A colecção Ellipse inclui 860 obras de arte e a colecção BPP tem 385 obras. Assim, a CACE passará a ter 3.146 obras de arte portuguesa e estrangeira dos séculos XX e XXI. “Um crescimento muito significativo, como a uma valorização muito significativa da CACE”, como realçou o ministro da Cultura.

A colecção de arte do Estado passará a ter “um núcleo muito importante de arte portuguesa, que é a colecção BPP, e um núcleo muito importante de uma colecção internacional“, que é a Ellipse, sustentou também Adão e Silva.

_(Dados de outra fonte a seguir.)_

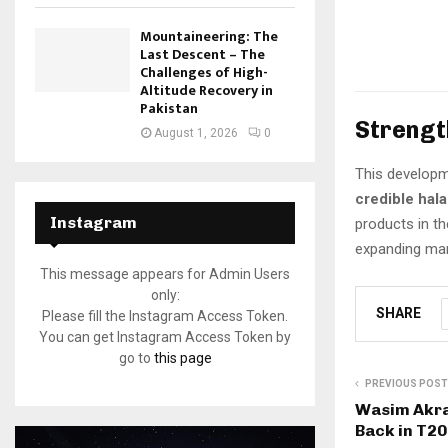
Mountaineering: The
Last Descent – The
Challenges of High-
Altitude Recovery in
Pakistan
Strengt
August 1, 2026
0
This developm
credible hala
Instagram
products in th
expanding mar
This message appears for Admin Users
only:
SHARE
Please fill the Instagram Access Token.
You can get Instagram Access Token by
go to
this page
PREVIOUS POST
Wasim Akr
Back in T20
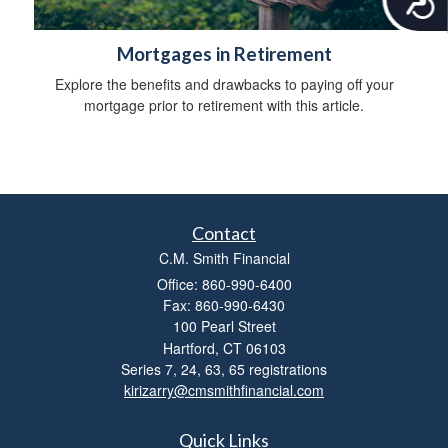
c
c
Mortgages in Retirement
e
s
Explore the benefits and drawbacks to paying off your
s
mortgage prior to retirement with this article.
i
b
i
l
i
t
Contact
y
C.M. Smith Financial
Office: 860-990-6400
Fax: 860-990-6430
100 Pearl Street
Hartford,
CT
06103
Series 7, 24, 63, 65 registrations
kirizarry@cmsmithfinancial.com
Quick Links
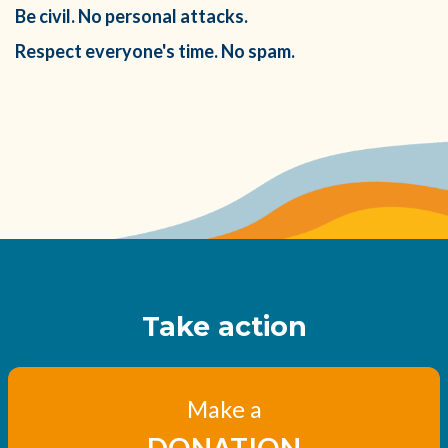
Be civil. No personal attacks.
Respect everyone's time. No spam.
Take action
Make a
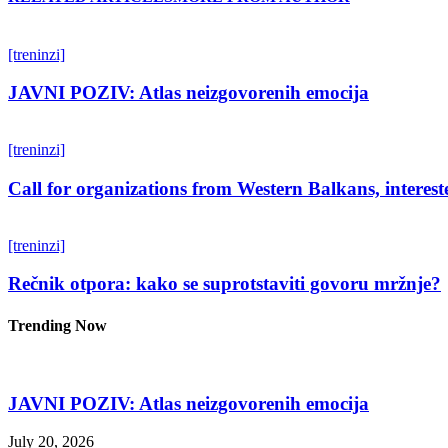
[treninzi]
JAVNI POZIV: Atlas neizgovorenih emocija
[treninzi]
Call for organizations from Western Balkans, interest
[treninzi]
Rečnik otpora: kako se suprotstaviti govoru mržnje?
Trending Now
JAVNI POZIV: Atlas neizgovorenih emocija
July 20, 2026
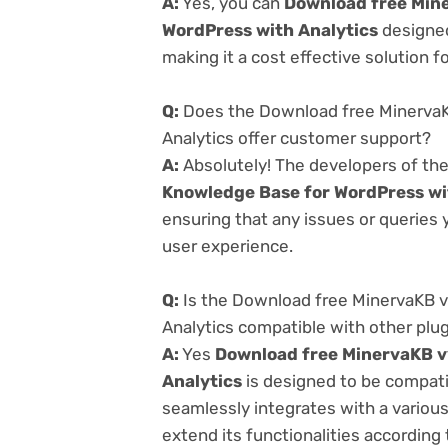
A:
Yes, you can
Download free Mine
WordPress with Analytics
designed
making it a cost effective solution f
Q:
Does the Download free MinervaK
Analytics offer customer support?
A:
Absolutely! The developers of th
Knowledge Base for WordPress wi
ensuring that any issues or queries
user experience.
Q:
Is the Download free MinervaKB v
Analytics compatible with other plu
A:
Yes
Download free MinervaKB v
Analytics
is designed to be compati
seamlessly integrates with a variou
extend its functionalities according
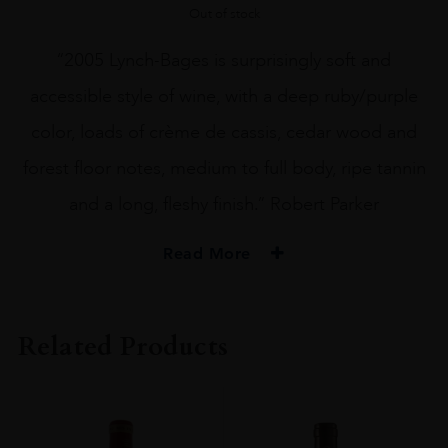
Out of stock
“2005 Lynch-Bages is surprisingly soft and
accessible style of wine, with a deep ruby/purple
color, loads of crème de cassis, cedar wood and
forest floor notes, medium to full body, ripe tannin
and a long, fleshy finish.” Robert Parker
Read More
PRODUCER
Château Lynch
Related Products
COLOUR
Red
VINTAGE
2003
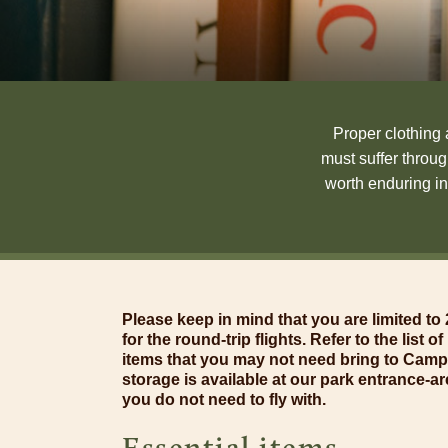
Proper clothing 
must suffer throu
worth enduring in
Please keep in mind that you are limited t
for the round-trip flights. Refer to the list 
items that you may not need bring to Cam
storage is available at our park entrance-ar
you do not need to fly with.
Essential items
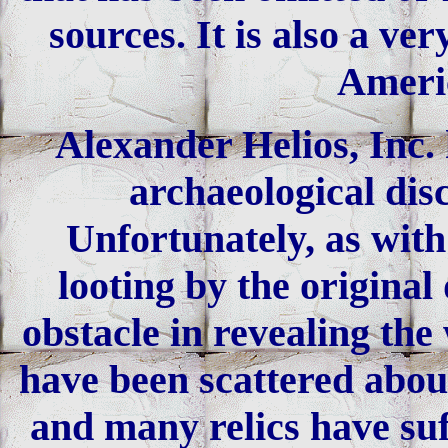
sources. It is also a v
Americ
Alexander Helios, Inc. 
archaeological dis
Unfortunately, as with
looting by the original
obstacle in revealing the
have been scattered about
and many relics have suf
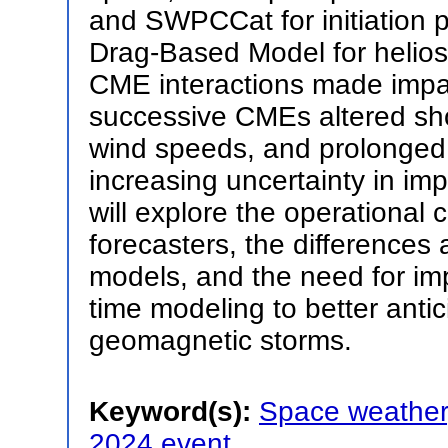
and SWPCCat for initiation
Drag-Based Model for helio
CME interactions made impac
successive CMEs altered sho
wind speeds, and prolonged
increasing uncertainty in im
will explore the operational
forecasters, the differences 
models, and the need for imp
time modeling to better anti
geomagnetic storms.
Keyword(s):
Space weather
2024 event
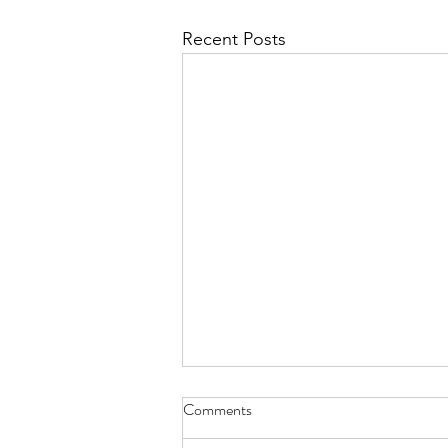
Recent Posts
Comments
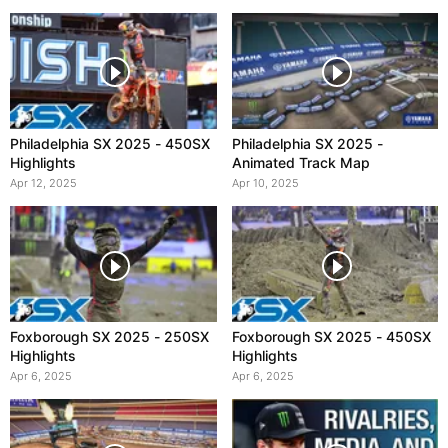
Philadelphia SX 2025 - 450SX
Philadelphia SX 2025 -
Highlights
Animated Track Map
Apr 12, 2025
Apr 10, 2025
Foxborough SX 2025 - 250SX
Foxborough SX 2025 - 450SX
Highlights
Highlights
Apr 6, 2025
Apr 6, 2025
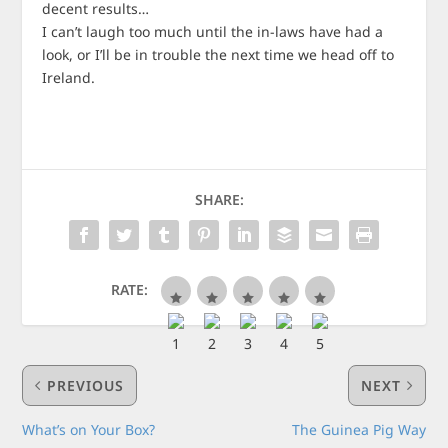
decent results…
I can’t laugh too much until the in-laws have had a
look, or I’ll be in trouble the next time we head off to
Ireland.
SHARE:
RATE:
PREVIOUS
NEXT
What’s on Your Box?
The Guinea Pig Way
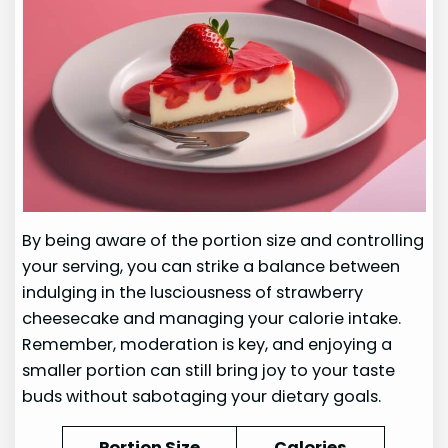
By being aware of the portion size and controlling
your serving, you can strike a balance between
indulging in the lusciousness of strawberry
cheesecake and managing your calorie intake.
Remember, moderation is key, and enjoying a
smaller portion can still bring joy to your taste
buds without sabotaging your dietary goals.
Portion Size
Calories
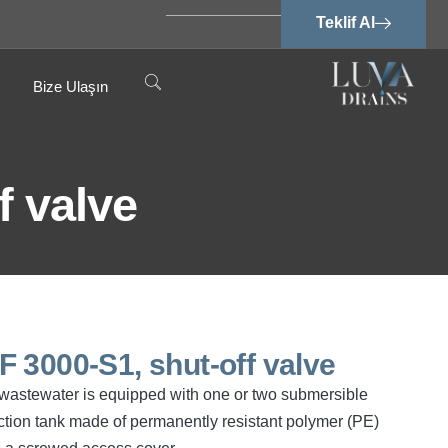
Teklif Al
Bize Ulaşın
f valve
SPF 3000-S1, shut-off valve
ee wastewater is equipped with one or two submersible
tion tank made of permanently resistant polymer (PE)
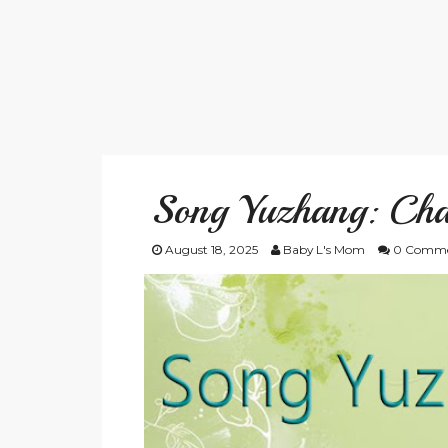
Song Yuzhang: Cha
August 18, 2025
Baby L's Mom
0 Comme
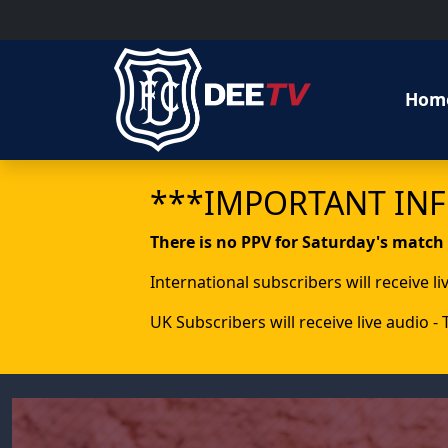
Hom
***IMPORTANT IN
There is no PPV for Saturday's match
International subscribers will receive l
UK Subscribers will receive live audio -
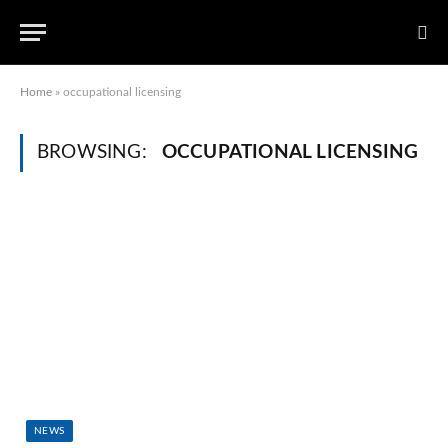
Home
»
occupational licensing
BROWSING:
OCCUPATIONAL LICENSING
NEWS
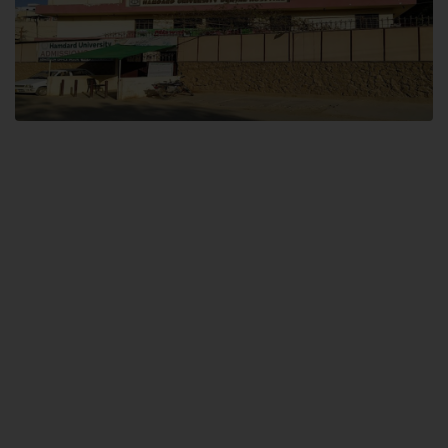
Dental SITE
Hamdard University North Dental SITE, ST، 2, Block L North Nazimabad
Town, Karachi
Landline: (021) 36648111
Email: info@hamdard.edu.pk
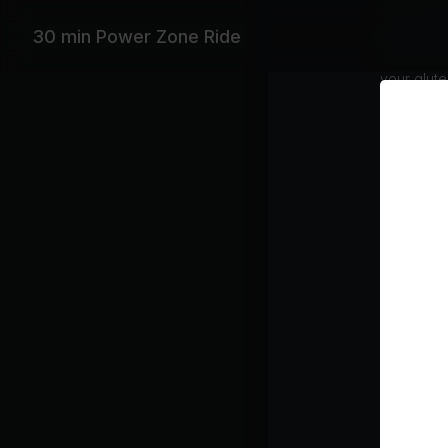
Join Char
aerobic en
30 min Power Zone Ride
train smar
your glute
alternati
effective
Explicit
Equipme
Stationar
Featurin
Foo Fighte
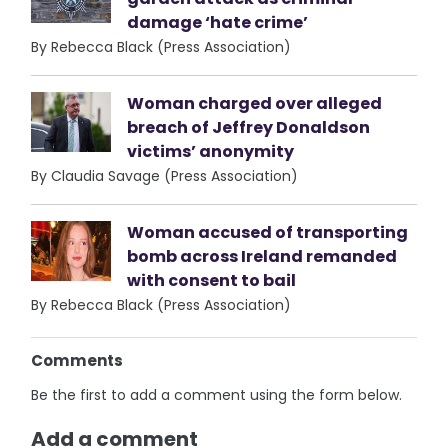
damage ‘hate crime’
By Rebecca Black (Press Association)
Woman charged over alleged
breach of Jeffrey Donaldson
victims’ anonymity
By Claudia Savage (Press Association)
Woman accused of transporting
bomb across Ireland remanded
with consent to bail
By Rebecca Black (Press Association)
Comments
Be the first to add a comment using the form below.
Add a comment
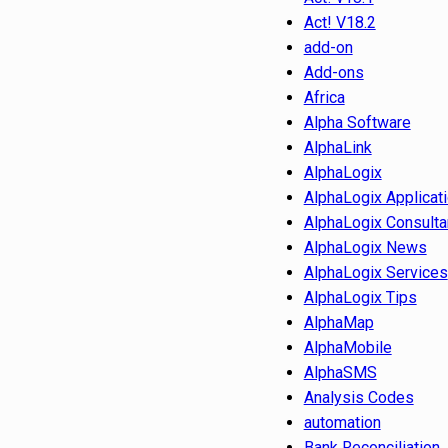
Act! V18.2
add-on
Add-ons
Africa
Alpha Software
AlphaLink
AlphaLogix
AlphaLogix Applicat
AlphaLogix Consulta
AlphaLogix News
AlphaLogix Services
AlphaLogix Tips
AlphaMap
AlphaMobile
AlphaSMS
Analysis Codes
automation
Bank Reconciliation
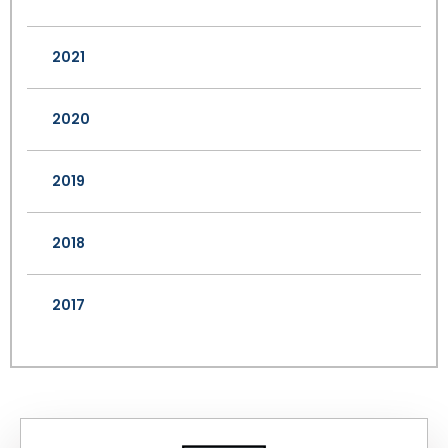
2021
2020
2019
2018
2017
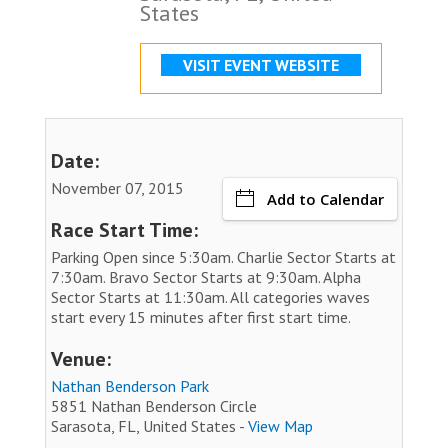
States
VISIT EVENT WEBSITE
Date:
November 07, 2015
Add to Calendar
Race Start Time:
Parking Open since 5:30am. Charlie Sector Starts at
7:30am. Bravo Sector Starts at 9:30am. Alpha
Sector Starts at 11:30am. All categories waves
start every 15 minutes after first start time.
Venue:
Nathan Benderson Park
5851 Nathan Benderson Circle
Sarasota, FL, United States -
View Map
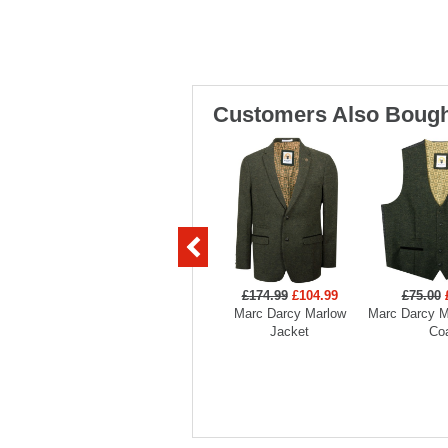
Customers Also Bough
£174.99
£104.99
£75.00
Marc Darcy Marlow
Marc Darcy M
Jacket
Co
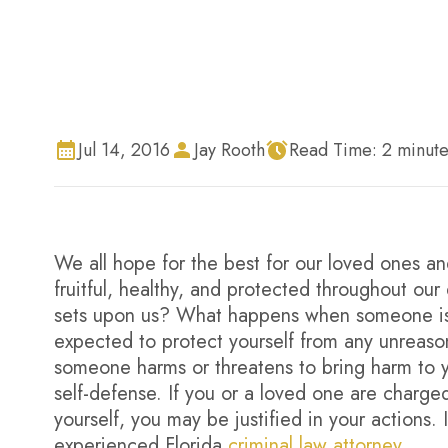
Jul 14, 2016
Jay Rooth
Read Time:
2
minute
We all hope for the best for our loved ones a
fruitful, healthy, and protected throughout o
sets upon us? What happens when someone is u
expected to protect yourself from any unreason
someone harms or threatens to bring harm to you
self-defense. If you or a loved one are charg
yourself, you may be justified in your actions. 
experienced Florida
criminal law attorney
.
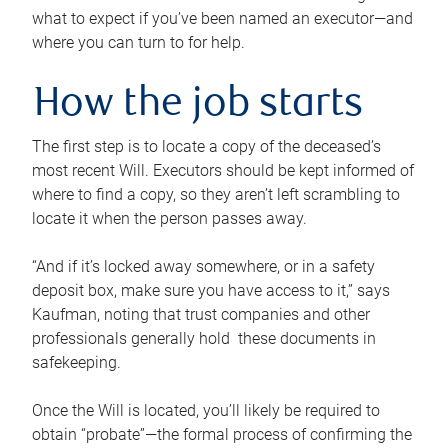
what to expect if you’ve been named an executor—and
where you can turn to for help.
How the job starts
The first step is to locate a copy of the deceased’s
most recent Will. Executors should be kept informed of
where to find a copy, so they aren’t left scrambling to
locate it when the person passes away.
“And if it’s locked away somewhere, or in a safety
deposit box, make sure you have access to it,” says
Kaufman, noting that trust companies and other
professionals generally hold these documents in
safekeeping.
Once the Will is located, you’ll likely be required to
obtain “probate”—the formal process of confirming the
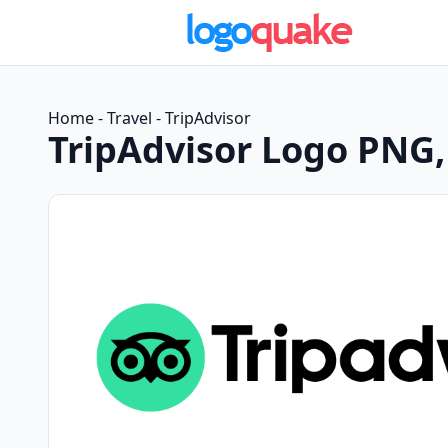
Home
-
Travel
-
TripAdvisor
TripAdvisor Logo PNG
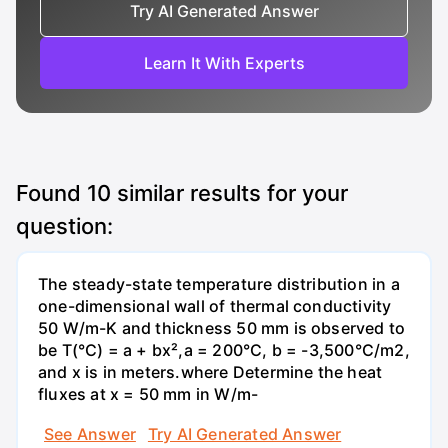
Try AI Generated Answer
Learn It With Experts
Found
10
similar results for your
question:
The steady-state temperature distribution in a
one-dimensional wall of thermal conductivity
50 W/m-K and thickness 50 mm is observed to
be T(°C) = a + bx²,a = 200°C, b = -3,500°C/m2,
and x is in meters.where Determine the heat
fluxes at x = 50 mm in W/m-
See Answer
Try AI Generated Answer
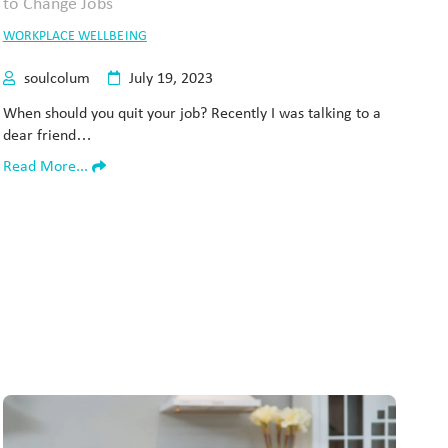
WORKPLACE WELLBEING
soulcolum
July 19, 2023
When should you quit your job? Recently I was talking to a
dear friend…
Read More...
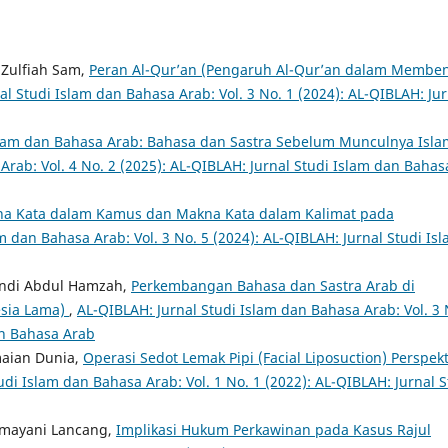
 Zulfiah Sam,
Peran Al-Qur’an (Pengaruh Al-Qur’an dalam Membe
al Studi Islam dan Bahasa Arab: Vol. 3 No. 1 (2024): AL-QIBLAH: Jur
slam dan Bahasa Arab: Bahasa dan Sastra Sebelum Munculnya Isl
Arab: Vol. 4 No. 2 (2025): AL-QIBLAH: Jurnal Studi Islam dan Bahas
a Kata dalam Kamus dan Makna Kata dalam Kalimat pada
m dan Bahasa Arab: Vol. 3 No. 5 (2024): AL-QIBLAH: Jurnal Studi Is
ndi Abdul Hamzah,
Perkembangan Bahasa dan Sastra Arab di
esia Lama)
,
AL-QIBLAH: Jurnal Studi Islam dan Bahasa Arab: Vol. 3 
an Bahasa Arab
maian Dunia,
Operasi Sedot Lemak Pipi (Facial Liposuction) Perspekt
udi Islam dan Bahasa Arab: Vol. 1 No. 1 (2022): AL-QIBLAH: Jurnal S
hmayani Lancang,
Implikasi Hukum Perkawinan pada Kasus Rajul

As obras da colecção Ellipse estão atualmente depositadas num armazém em Alcabideche (Cascais) e vão ser transferidas para o futuro museu de arte contemporânea no Centro Cultural de Belém (CCB), em Lisboa, juntamente com a colecção Berardo. Em 2023, já haverá a possibilidade de as obras de arte serem mostradas ao público no CCB.

A colecção Ellipse foi criada em 2004, inicialmente como um fundo de investimento internacional que representou cerca de 20 milhões de euros, patrocinado por um grupo de trinta investidores portugueses e estrangeiros. Integra 860 obras de 175 artistas, como Félix Gonzalez-Torres, Nan Goldin, William Kentridge, Stan Douglas e Steve McQueen.

Já a Colecção BPP foi constituída entre 1996 e 2008 e integra 385 obras de 153 autores, incluindo obras, entre outros, de Helena Almeida, Lourdes Castro, Pedro Calapez e Julião Sarmento.